Material cited as evidence in the case against Zelichonok included an interview he had given to a Canadian tourist, as well as “letters written to policy makers in the West” which contained information about the Soviet Union.
The one-day trial last Thursday, during which Zelichonok was permitted to speak freely with his wife, Galina, and his friend, Vladimir Lifshits, was termed by the NCSJ as “surprisingly liberal and democratic” as compared with the usual Soviet legal proceedings. However, the purpose of the three-year sentence was apparently meant to intimidate Jewish activists, and to convince them that speaking out to the West does not pay off, the NCSJ said.
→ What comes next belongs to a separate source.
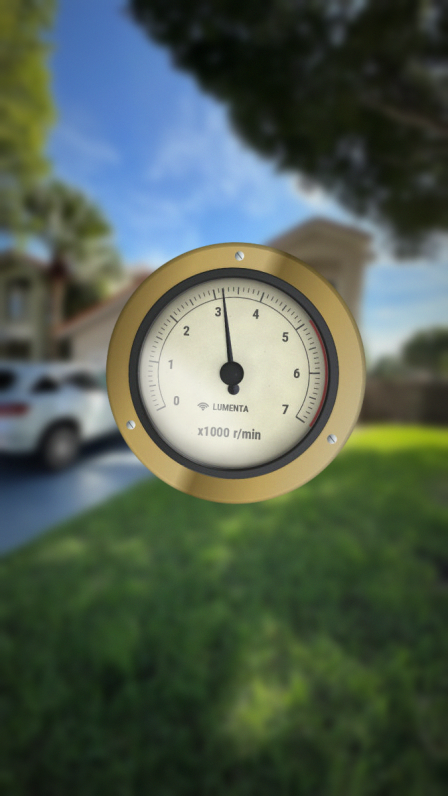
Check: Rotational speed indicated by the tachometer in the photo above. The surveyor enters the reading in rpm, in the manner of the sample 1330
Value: 3200
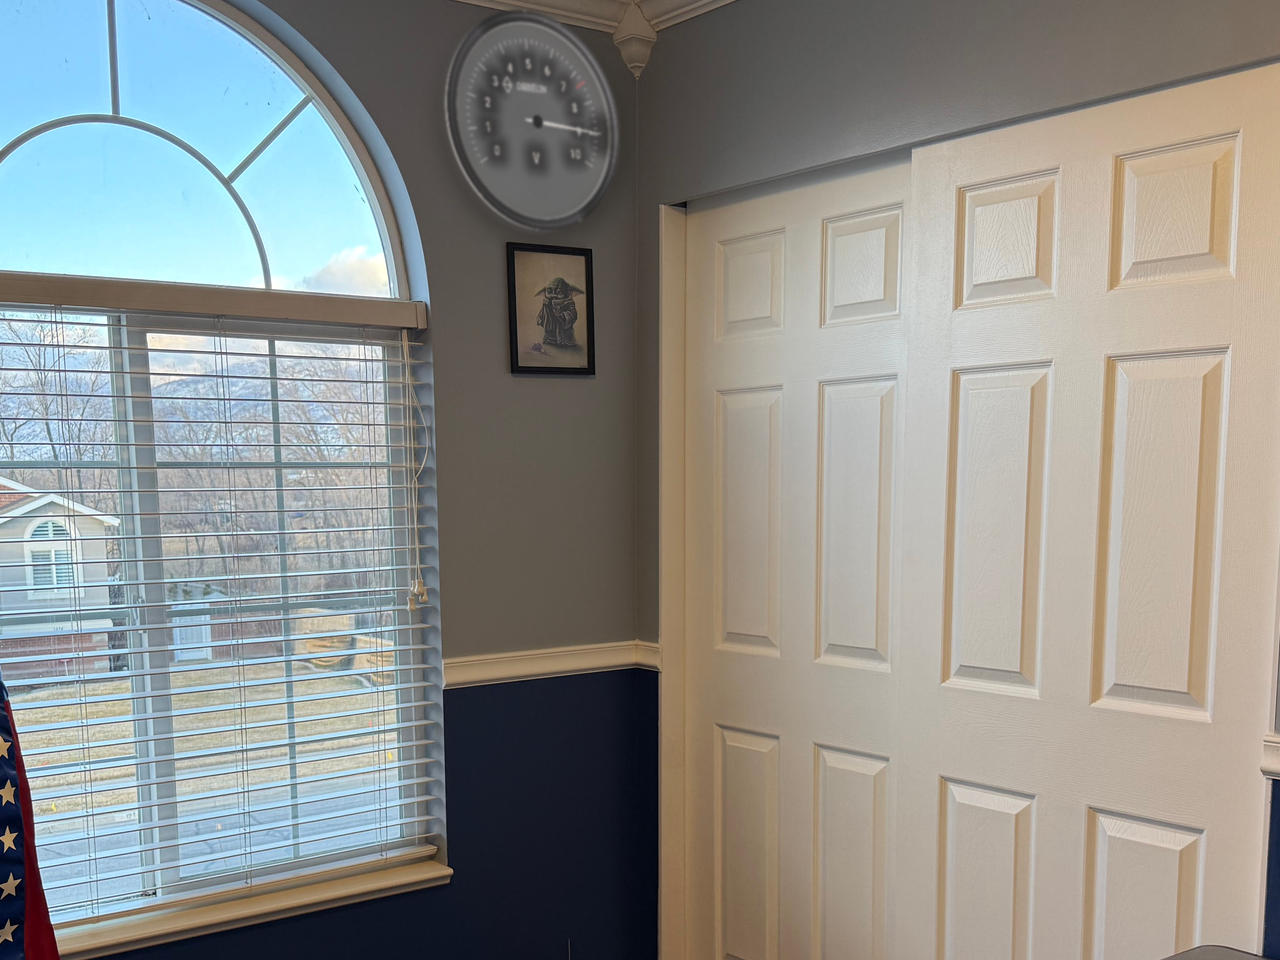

Only days before his arrest, Zelichonok had issued critical public statements to the Deputy Director of the Leningrad Post Office and the Head of the Foreign Relations Department at the USSR Ministry of Communications. In a detailed account, he called the persistent Soviet interference with his mail a “very grave violation of internal and international law.”
Among the letters used as a pretext against Zelichonok is one addressed to Israel’s President Chaim Herzog. Asked during the pre-trial investigation how one’s private letters can be used as evidence against him, the Leningrad Deputy Procurator responded that “writing to a friend may be private, but not so writing to the President of Israel.”
Zelichonok is the eighth Soviet Jewish He brew teacher to be imprisoned since June 1984 in an ongoing crackdown which the U.S. State Department had condemend as “a tragic and needless obstacle to constructive relations between the U.S. and the USSR.”